Ibrahim Koma and Leonie Benesch co-star as Passepartout and Abigail Fix, respectively.
Enlarge / Ibrahim Koma and Leonie Benesch co-star as Passepartout and Abigail Fix, respectively.
YouTube/Masterpiece PBS

Verne's story, in turn, inspired the late 19th-century journalist Nellie Bly to make her own world tour, completing the trip in 72 days. She even met Verne in Amiens and wrote her own bestselling book about her adventures. Monty Python alum Michael Palin made the charming TV travelogue, Around the World in 80 Days with Michael Palin, in 1988, detailing his recreation of Fogg's journey, without resorting to airplanes. There was a 1989 miniseries adaptation starring Pierce Brosnan, and a heavily anachronistic 2004 film starring Steve Coogan and Jackie Chan, as Fogg and Passepartout, respectively. (The latter was a critical and box office failure, although it did garner a couple of Razzie Award nominations.)

In addition to Tennant, this new adaptation stars Ibrahim Koma as Passepartout and Leonie Benesch as Abigail Fix, a journalist (no doubt inspired by Bly). Shivani Ghai plays Aouda, and Peter Sullivan plays Fogg's primary antagonist, Nyle Bellamy. Per the official synopsis: “Following an outrageous bet, Fogg and his valet, Passepartout, take on the legendary journey of circumnavigating the globe in just 80 days, swiftly joined by aspiring journalist Abigail Fix, who seizes the chance to report on this extraordinary story.”

Up, up, and away in their beautiful balloon.
Enlarge / Up, up, and away in their beautiful balloon.
YouTube/Masterpiece PBS

The trailer opens with our intrepid trio taking a stagecoach ride across the Old West, which serves as the perfect mechanism for introducing them. We also see Fogg announce his ambitious goal of circumventing the globe in 80 days, drawing laughter from the stodgy men in his private club. "Some are born to adventure, and others frankly are not," Bellamy tells him, clearly implying that Fogg is the latter. There's some truth to that: Fogg is prone to seasickness, for starters, and when he gets a fly in his eye while walking through a field, he briefly panics, to Abigail's exasperation.

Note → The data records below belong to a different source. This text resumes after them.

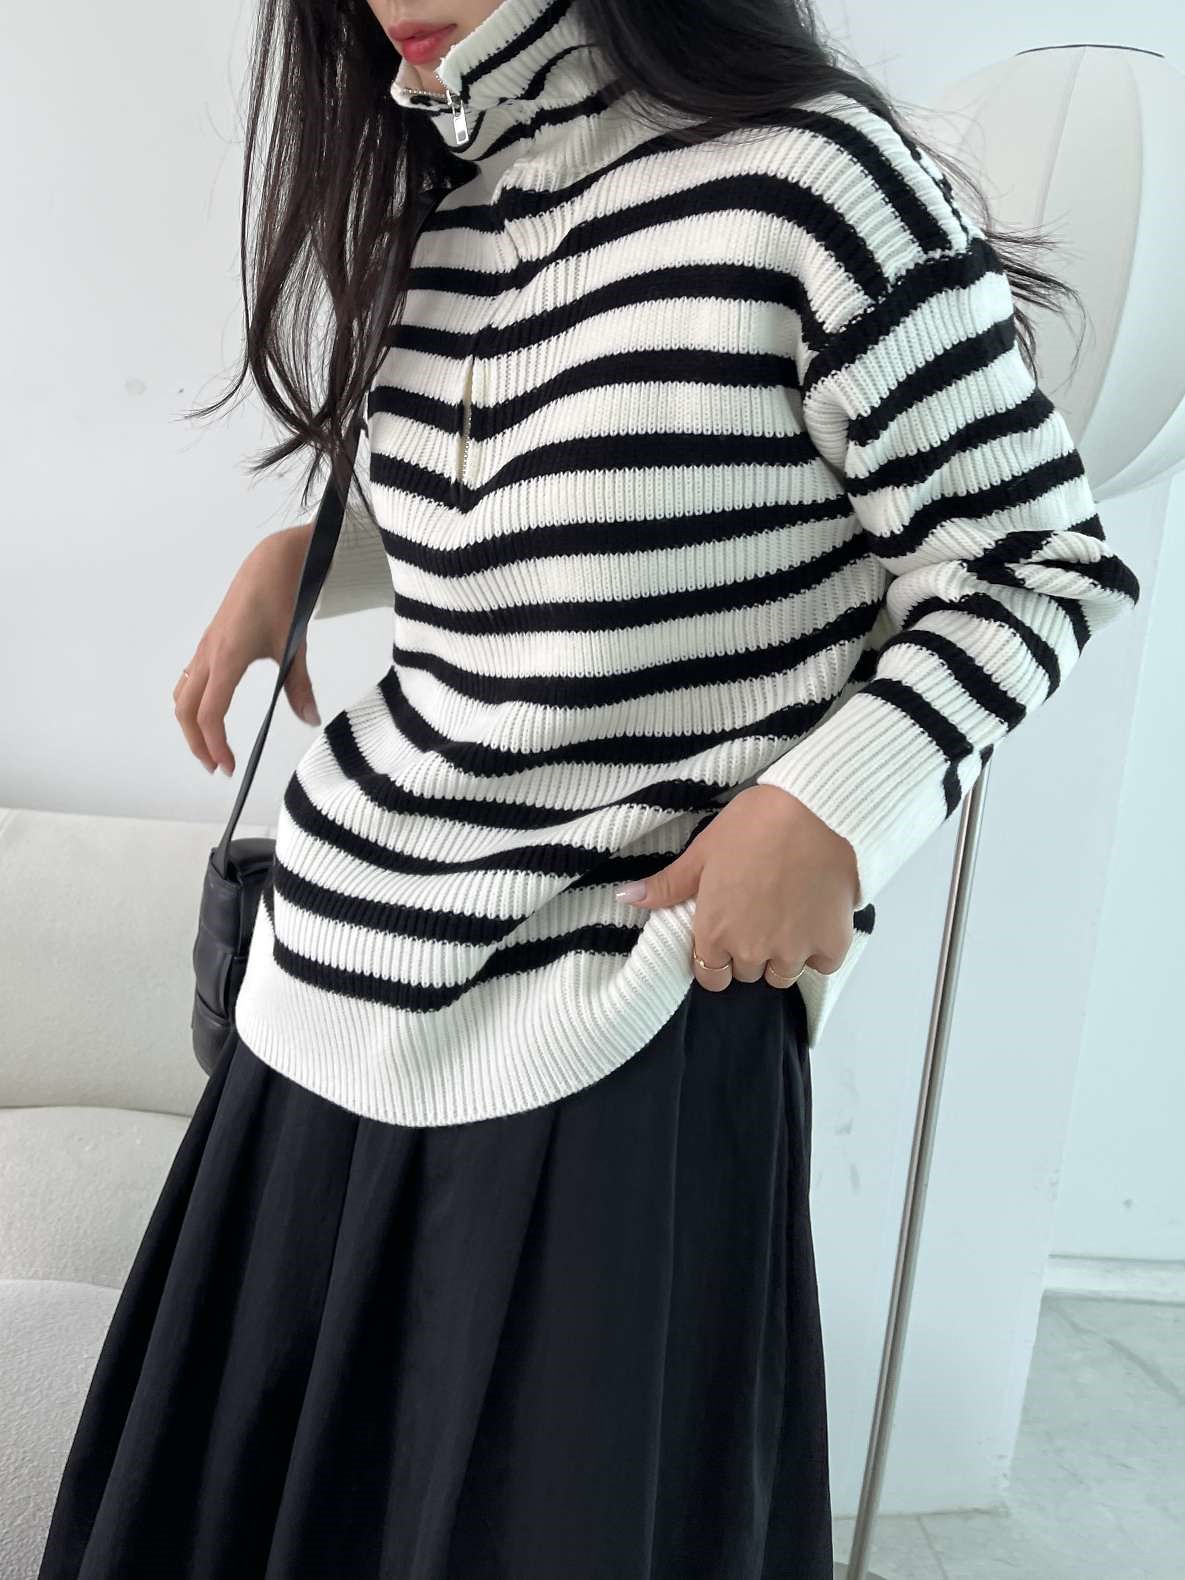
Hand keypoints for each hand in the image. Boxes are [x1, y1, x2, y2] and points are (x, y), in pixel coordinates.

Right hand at [172, 523, 321, 775]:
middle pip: (185, 710)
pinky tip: (212, 713)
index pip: (210, 713)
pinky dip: (193, 704)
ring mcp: (205, 648)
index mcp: (227, 658)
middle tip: (216, 766)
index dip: (215, 745)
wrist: (271, 562)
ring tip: (211, 746)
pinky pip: (188, 680)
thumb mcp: (294, 646)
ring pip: (182, 695)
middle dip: (196, 742)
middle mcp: (208, 655)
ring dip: (191, 724)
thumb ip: (300, 686)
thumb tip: (310, 719)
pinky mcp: (209, 643)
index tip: (229, 767)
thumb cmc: (282, 598)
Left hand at [613, 786, 859, 992]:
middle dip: (749, 952)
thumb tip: (625, 898)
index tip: (726, 934)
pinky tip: (816, 918)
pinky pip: (822, 964)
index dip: (716, 959)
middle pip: (748, 973)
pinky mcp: (832, 945)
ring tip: (788, 917)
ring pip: (783, 975)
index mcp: (715, 933)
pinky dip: (820, 948)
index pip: (711, 977)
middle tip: (759, 914)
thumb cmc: (753, 824)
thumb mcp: (703, 851)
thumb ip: (668, 884)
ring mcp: (794, 952)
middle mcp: (752, 951)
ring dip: (783, 955)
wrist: (815, 811)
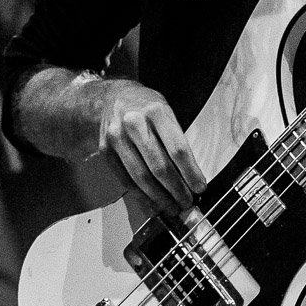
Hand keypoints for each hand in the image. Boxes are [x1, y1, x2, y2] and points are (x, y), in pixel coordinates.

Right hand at [94, 80, 205, 216]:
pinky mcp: (106, 151)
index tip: (200, 188)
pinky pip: (126, 180)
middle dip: (176, 190)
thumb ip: (177, 140)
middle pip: (160, 167)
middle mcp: (134, 124)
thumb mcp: (166, 112)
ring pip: (142, 178)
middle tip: (187, 202)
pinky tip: (153, 205)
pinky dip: (141, 197)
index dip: (190, 173)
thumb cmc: (144, 106)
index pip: (178, 149)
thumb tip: (191, 177)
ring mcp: (117, 138)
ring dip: (160, 198)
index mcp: (156, 112)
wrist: (111, 97)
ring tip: (172, 207)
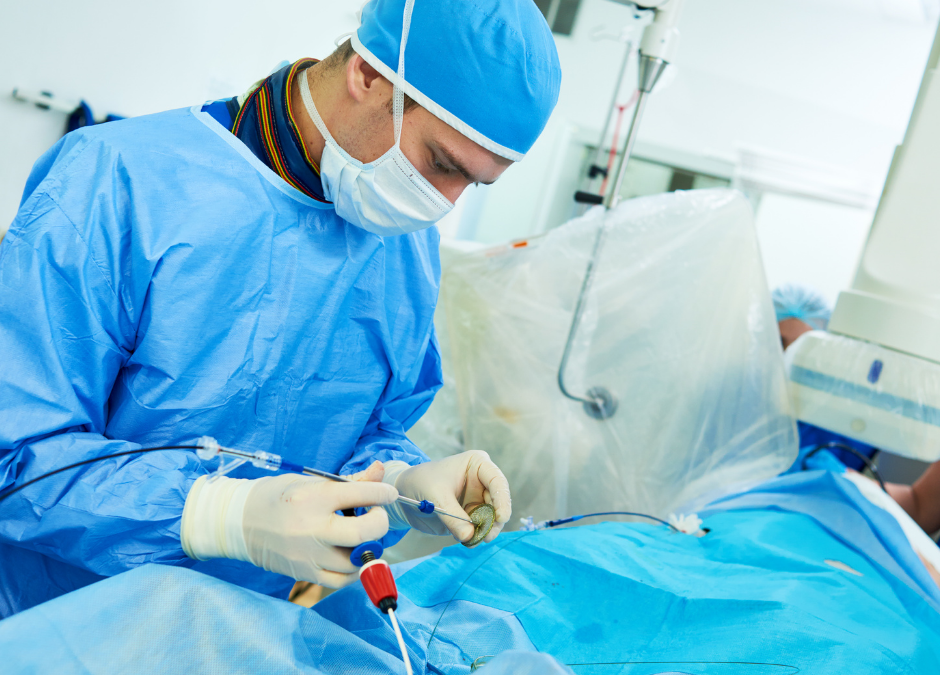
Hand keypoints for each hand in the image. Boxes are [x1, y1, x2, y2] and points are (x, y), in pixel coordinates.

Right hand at [182, 461, 397, 587]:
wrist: (239, 522)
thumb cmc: (277, 497)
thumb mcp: (310, 481)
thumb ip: (349, 481)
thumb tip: (379, 470)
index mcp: (313, 499)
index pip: (361, 495)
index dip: (382, 493)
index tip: (388, 493)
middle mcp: (312, 529)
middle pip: (365, 533)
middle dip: (379, 522)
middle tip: (375, 516)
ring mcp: (309, 555)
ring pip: (357, 560)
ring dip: (368, 547)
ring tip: (361, 535)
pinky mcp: (305, 573)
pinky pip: (342, 580)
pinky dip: (354, 569)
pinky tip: (351, 554)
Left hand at [386, 451, 510, 544]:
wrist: (404, 495)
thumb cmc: (420, 483)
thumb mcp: (435, 497)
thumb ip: (453, 517)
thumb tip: (470, 537)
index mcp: (477, 465)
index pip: (497, 481)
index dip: (503, 499)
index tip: (501, 517)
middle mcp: (482, 482)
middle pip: (499, 503)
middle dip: (494, 521)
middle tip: (486, 537)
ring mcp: (478, 500)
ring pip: (492, 519)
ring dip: (485, 531)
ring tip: (473, 541)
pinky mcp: (471, 516)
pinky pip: (479, 529)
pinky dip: (476, 537)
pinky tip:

Of course, we already know that Fogg will exceed all expectations on that score, rising to every occasion as necessary, despite his comfortable, sheltered life to date. Tennant is utterly charming here, striking the perfect balance of energetic curiosity, enthusiasm, and just enough fastidiousness to keep us chuckling. And there seems to be good chemistry among the three leads. We're looking forward to this one. Let the adventure begin!

Around the World in 80 Days premieres on BBC1 in the UK and on Masterpiece PBS in the US on January 2, 2022.